KİM ÖZELEŞTİRİSİNİ VERDİ Kİ
Ama sen geçmişteki eleştirdiğin şeylerin bin katı bugün icra edilirken halen cemaate vurmanın kolay tarafını keşfetmişsin. Vuruyorsun abalıya bir güzel. Vurdukça daha demokrat, daha tarafsız, daha birey, daha cesur, daha gazeteci görünüyorsun öyle değil mi? Ne diyorsun gerekçe olarak; ‘E cemaat de özeleştiri yapsın bilader’… E yapıyor? Yok, yetmez! Yerlere kapansın, günde üç öğün af dilesin.
Gelinen noktada artık ayan beyan ortaya çıktı ki, Türkiye bir milletten değil, sosyolojik aşiretler ve cemaatlerden oluşuyor. Peki, hangi cemaatin geçmişi, ‘cemaat’ten daha temiz? Soruyorum. Sen, AKP ve cemaati kastederek, “İki taraf da birbirinden kirli, yesinler birbirini” diyorsun ya, ben de soruyorum; sana bu ‘günahsızlık mevkiini’ hangi lekesiz geçmiş bahşetti? Zira kendileri, her saat her dakika yaptıkları özeleştirileri üst üste koyarak o kadar yükseğe kurmuşlar ya minderlerini. Bir dön bak bakalım Türkiye’nin yakın tarihine.

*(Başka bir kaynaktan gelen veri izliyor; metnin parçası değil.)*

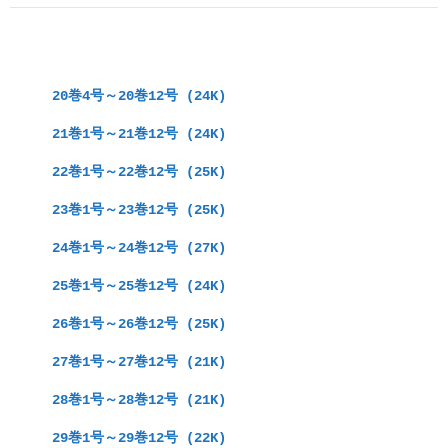
　20巻4号～20巻12号 (24K)
　21巻1号～21巻12号 (24K)
　22巻1号～22巻12号 (25K)
　23巻1号～23巻12号 (25K)
　24巻1号～24巻12号 (27K)
　25巻1号～25巻12号 (24K)
　26巻1号～26巻12号 (25K)
　27巻1号～27巻12号 (21K)
　28巻1号～28巻12号 (21K)
　29巻1号～29巻12号 (22K)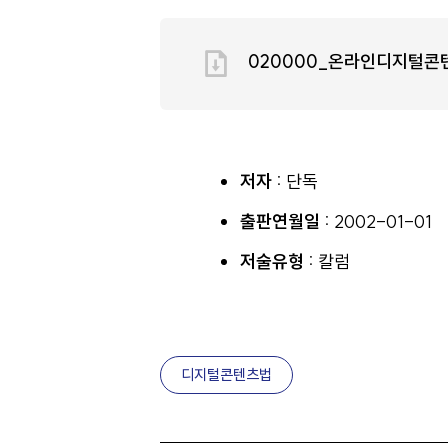
020000_온라인디지털콘텐
저자 :
단독
출판연월일 :
2002-01-01
저술유형 :
칼럼
디지털콘텐츠법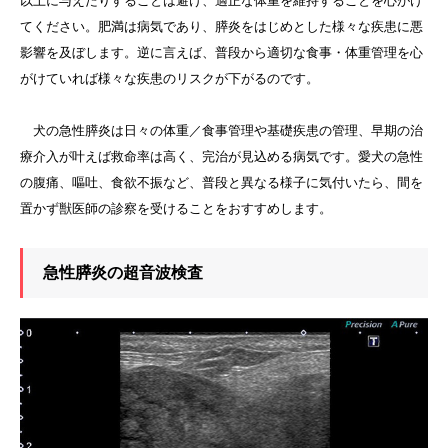
以上に与えたりすることは避け、適正な体重を維持することを心がけ
てください。肥満は病気であり、膵炎をはじめとした様々な疾患に悪
影響を及ぼします。逆に言えば、普段から適切な食事・体重管理を心
がけていれば様々な疾患のリスクが下がるのです。
犬の急性膵炎は日々の体重／食事管理や基礎疾患の管理、早期の治
療介入が叶えば救命率は高く、完治が見込める病気です。愛犬の急性
の腹痛、嘔吐、食欲不振など、普段と異なる様子に気付いたら、間を
置かず獣医師の診察を受けることをおすすめします。
急性膵炎の超音波検査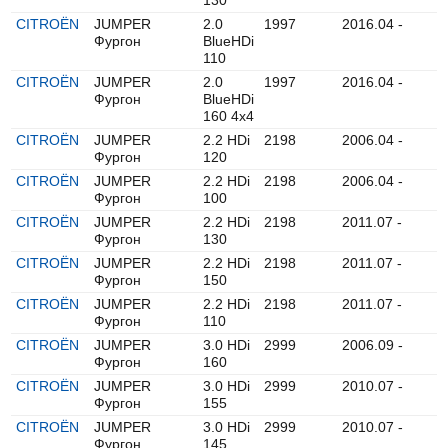
130
CITROËN
JUMPER
2.0
1997
2016.04 -
Фургон
BlueHDi
110
CITROËN
JUMPER
2.0
1997
2016.04 -
Фургон
BlueHDi
160 4x4
CITROËN
JUMPER
2.2 HDi
2198
2006.04 -
Фургон
120
CITROËN
JUMPER
2.2 HDi
2198
2006.04 -
Фургон
100
CITROËN
JUMPER
2.2 HDi
2198
2011.07 -
Фургон
130
CITROËN
JUMPER
2.2 HDi
2198
2011.07 -
Фургон
150
CITROËN
JUMPER
2.2 HDi
2198
2011.07 -
Фургон
110
CITROËN
JUMPER
3.0 HDi
2999
2006.09 -
Фургон
160
CITROËN
JUMPER
3.0 HDi
2999
2010.07 -
Фургон
155
CITROËN
JUMPER
3.0 HDi
2999
2010.07 -
Фургон
145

Bir kere bugün tatlı su muhalifliğine soyunduğun AKP’yi doğuranın, senin cemaatinin geçmişteki affedilmez günahları olduğunun ne kadar farkındasın acaba? Yüzleştin mi bu geçmişle? Özeleştirini verdin mi?

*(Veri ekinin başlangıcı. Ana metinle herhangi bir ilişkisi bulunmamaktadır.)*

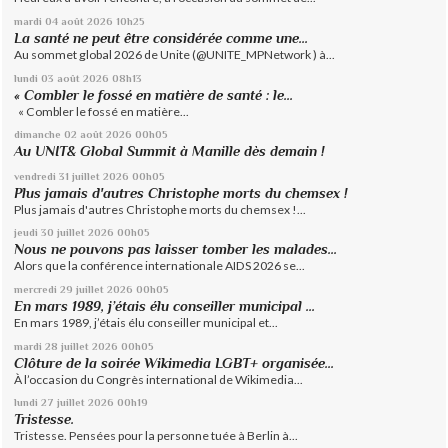
mardi 04
août 2026
10h25
La santé ne peut être considérée comme une...
Au sommet global 2026 de Unite (@UNITE_MPNetwork ) à...
lundi 03
août 2026
08h13
« Combler le fossé en matière de santé : le...
« Combler le fossé en matière...
dimanche 02
août 2026
00h05
Au UNIT& Global Summit à Manille dès demain !
vendredi 31
juillet 2026
00h05
Plus jamais d'autres Christophe morts du chemsex !
Plus jamais d'autres Christophe morts du chemsex !...
jeudi 30
juillet 2026
00h05
Nous ne pouvons pas laisser tomber les malades...
Alors que la conférence internationale AIDS 2026 se...
mercredi 29
juillet 2026
00h05
En mars 1989, j’étais élu conseiller municipal ...
En mars 1989, j’étais élu conseiller municipal et...
mardi 28
juillet 2026
00h05
Clôture de la soirée Wikimedia LGBT+ organisée...
À l’occasion du Congrès international de Wikimedia...
lundi 27
juillet 2026
00h19
Tristesse.
Tristesse. Pensées pour la personne tuée à Berlin à...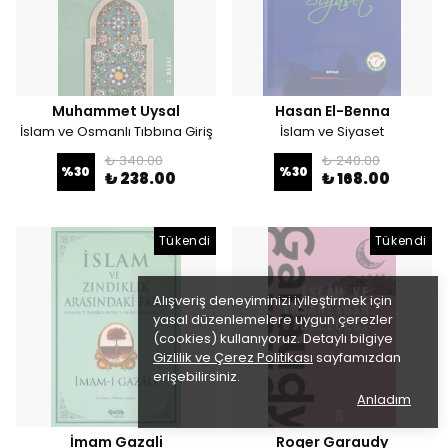
Muhammet Uysal
Hasan El-Benna
İslam ve Osmanlı Tıbbına Giriş
İslam ve Siyaset
₺ 340.00
₺ 240.00
%
30
%
30
₺ 238.00
₺ 168.00
Tükendi
Tükendi
Alışveriş deneyiminizi iyileştirmek için
yasal düzenlemelere uygun çerezler
(cookies) kullanıyoruz. Detaylı bilgiye
Gizlilik ve Çerez Politikası
sayfamızdan
erişebilirsiniz.
Anladım
İmam Gazali
Roger Garaudy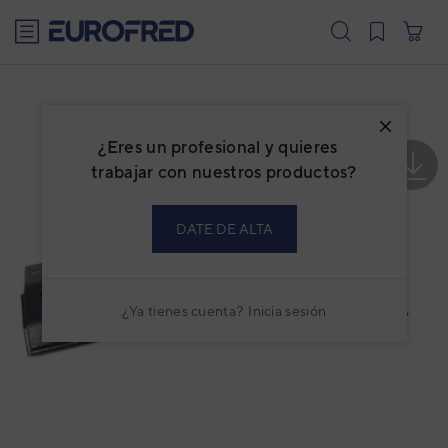
text.skipToContent
text.skipToNavigation
¿Eres un profesional y quieres
trabajar con nuestros productos?
DATE DE ALTA
¿Ya tienes cuenta?
Inicia sesión
prev
next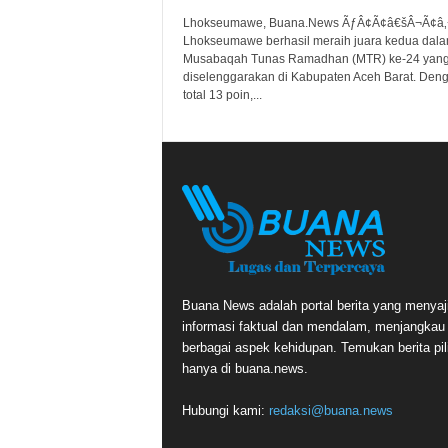
Lhokseumawe, Buana.News ÃƒÂ¢Ã¢â€šÂ¬Ã¢â‚
Lhokseumawe berhasil meraih juara kedua dal
Musabaqah Tunas Ramadhan (MTR) ke-24 yan
diselenggarakan di Kabupaten Aceh Barat. Den
total 13 poin,...
Buana News adalah portal berita yang menyaj
informasi faktual dan mendalam, menjangkau
berbagai aspek kehidupan. Temukan berita pil
hanya di buana.news.
Hubungi kami:
redaksi@buana.news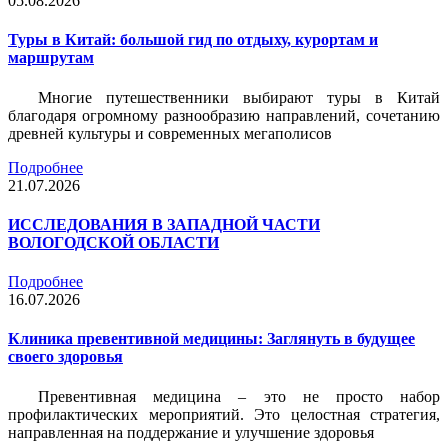
05.08.2026
Туры в Китай: большой гид по отдыху, курортам и
маршрутам
Многие путешественники выбирают туры в Китай
благодаря огромному разнообразию направлений, сочетанию
древней культуры и современных мегаполисов
Подробнее
21.07.2026
ИССЛЕДОВАНИЯ В ЗАПАДНОЙ ЧАСТИ
ВОЛОГОДСКОЙ ОБЛАСТИ
Подробнее
16.07.2026
Клиника превентивной медицины: Заглянуть в будущее
своего здоровья
Превентивная медицина – это не просто набор
профилактических мероприятий. Это целостная стратегия,
направленная на поддержание и улучшение здоровья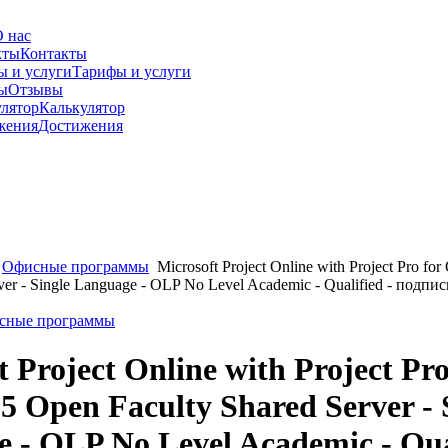
 нас
Контакты
Тарифы и услуги
Отзывы
Калькулятор
Достижения
Офисные программы
Microsoft Project Online with Project Pro fo
ver - Single Language - OLP No Level Academic - Qualified - подпис
исные программы
t Project Online with Project Pro
65 Open Faculty Shared Server - 
 - OLP No Level Academic - Qual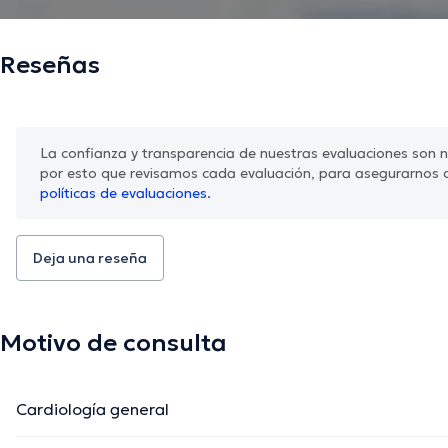
Reseñas
La confianza y transparencia de nuestras evaluaciones son nu
por esto que revisamos cada evaluación, para asegurarnos 
políticas de evaluaciones.
Deja una reseña
Motivo de consulta
Cardiología general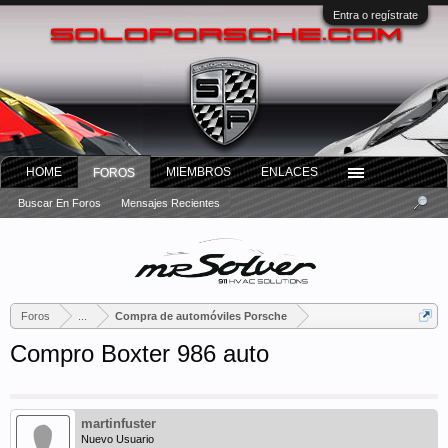
Entra o regístrate
HOME
MIEMBROS
ENLACES
FOROS
Buscar En Foros
Mensajes Recientes
Foros
...
Compra de automóviles Porsche
Compro Boxter 986 auto
martinfuster
Nuevo Usuario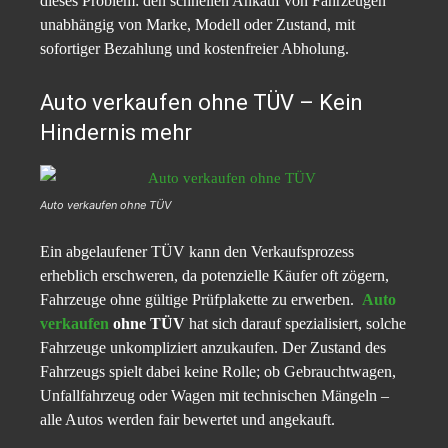
dieses Problem: den schnellen Ankauf von Fahrzeugen
unabhängig von Marke, Modell oder Zustand, mit
sofortiger Bezahlung und kostenfreier Abholung.​
Auto verkaufen ohne TÜV – Kein
Hindernis mehr
Auto verkaufen ohne TÜV
Ein abgelaufener TÜV kann den Verkaufsprozess
erheblich erschweren, da potenzielle Käufer oft zögern,
Fahrzeuge ohne gültige Prüfplakette zu erwerben.
Auto
verkaufen
ohne TÜV
hat sich darauf spezialisiert, solche
Fahrzeuge unkompliziert anzukaufen. Der Zustand des
Fahrzeugs spielt dabei keine Rolle; ob Gebrauchtwagen,
Unfallfahrzeug oder Wagen mit technischen Mängeln –
alle Autos werden fair bewertet und angekauft.​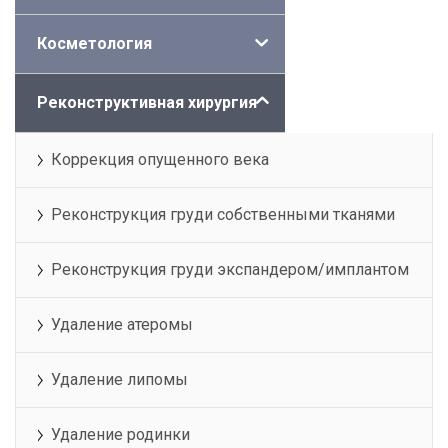
Косметология
Реконструктивная хирургия
Коррекция опущенного века
Реконструкция груди собственными тканями
Реконструкция груди экспандером/имплантом
Удаление атеромы
Удаление липомы
Удаление родинки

Cemaat, 3 yıldır bir sosyal soykırım altında tarihin en büyük zulümlerinden birine maruz kalıyor. Daha nasıl bir kefaret istiyorsun arkadaş, bir türlü geçmek bilmedi hıncınız.
BÜŞRA’YI ASALIM MI?
Tıpkı Büşra Erdal mevzuu gibi. Evet, attığı tweet’ler insanlığa sığmazdı. Savunulur tarafı yok. Ama hadi bunun ceza kanunlarında bir karşılığı olmadığını geçtim, e vicdani olarak da özür diledi be arkadaş! İddianameye bakılırsa 8 aydır da suçsuz yere cezaevinde. Daha ne bedel ödesin istiyorsun İsmail? İdam mı edelim? Kaldı ki sen o 31 Mart’ta attığın rezil tweet’le insanoğlunun bazen böyle saçmalayabileceğini ispat etmiş biri olarak daha kimden, neyin bedelini istiyorsun İsmail?

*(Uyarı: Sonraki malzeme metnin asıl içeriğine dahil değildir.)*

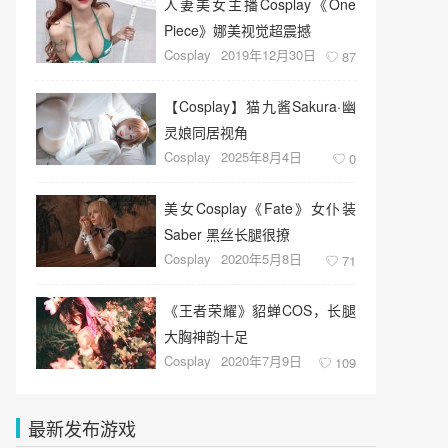
人妻美女主播Cosplay《One
Piece》娜美视觉超震撼
Cosplay
2019年12月30日
87
【Cosplay】猫九酱Sakura·幽
灵娘同居视角
Cosplay
2025年8月4日
0
美女Cosplay《Fate》女仆装
Saber 黑丝长腿很撩
Cosplay
2020年5月8日
71
《王者荣耀》貂蝉COS，长腿
大胸神韵十足
Cosplay
2020年7月9日
109
最新发布游戏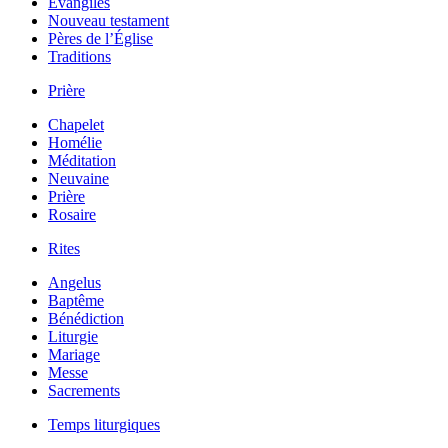
Évangiles
Nouveau testament
Pères de l’Église
Traditions
Prière
Chapelet
Homélie
Méditation
Neuvaine
Prière
Rosaire
Rites
Angelus
Baptême
Bénédiction
Liturgie
Mariage
Messe
Sacrements
Temps liturgiques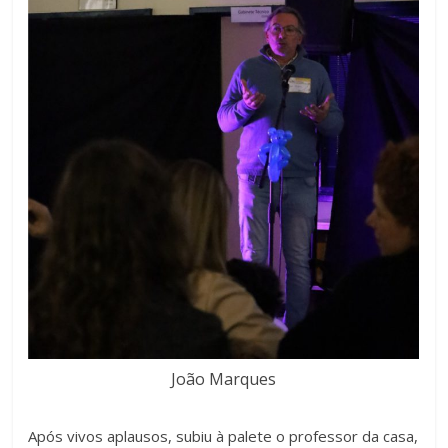
João Marques
Após vivos aplausos, subiu à palete o professor da casa,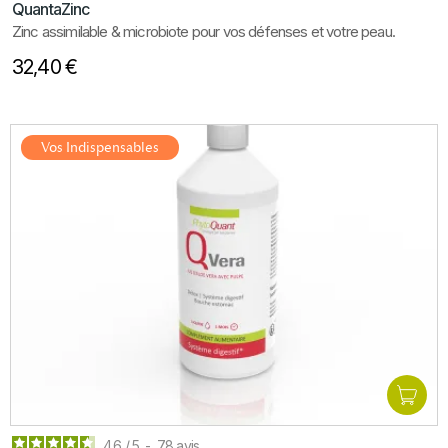
QuantaZinc
Zinc assimilable & microbiote pour vos défenses et votre peau.
32,40 €
Vos Indispensables
4.6
/
5
-
78
avis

Böyle oluyor işte bizim memleketin demokratları da… Hani şimdi dünyanın dört bir tarafına savrulup da gerçek demokratları, insan hakkı savunucularını, solcularını, liberallerini tanımasak (sayenizde elbette) bize kendinizi sol-demokrat olarak yutturacaksınız iyi mi! Gerçi hakkın var. FITRAT işte! Özeleştiri vermeyince değişmiyor. İsmail Saymaz’ın bile objektif gazeteci, en bi solcu ve dahi en bi demokrat sayıldığı ülke; yanılmadınız: Türkiye!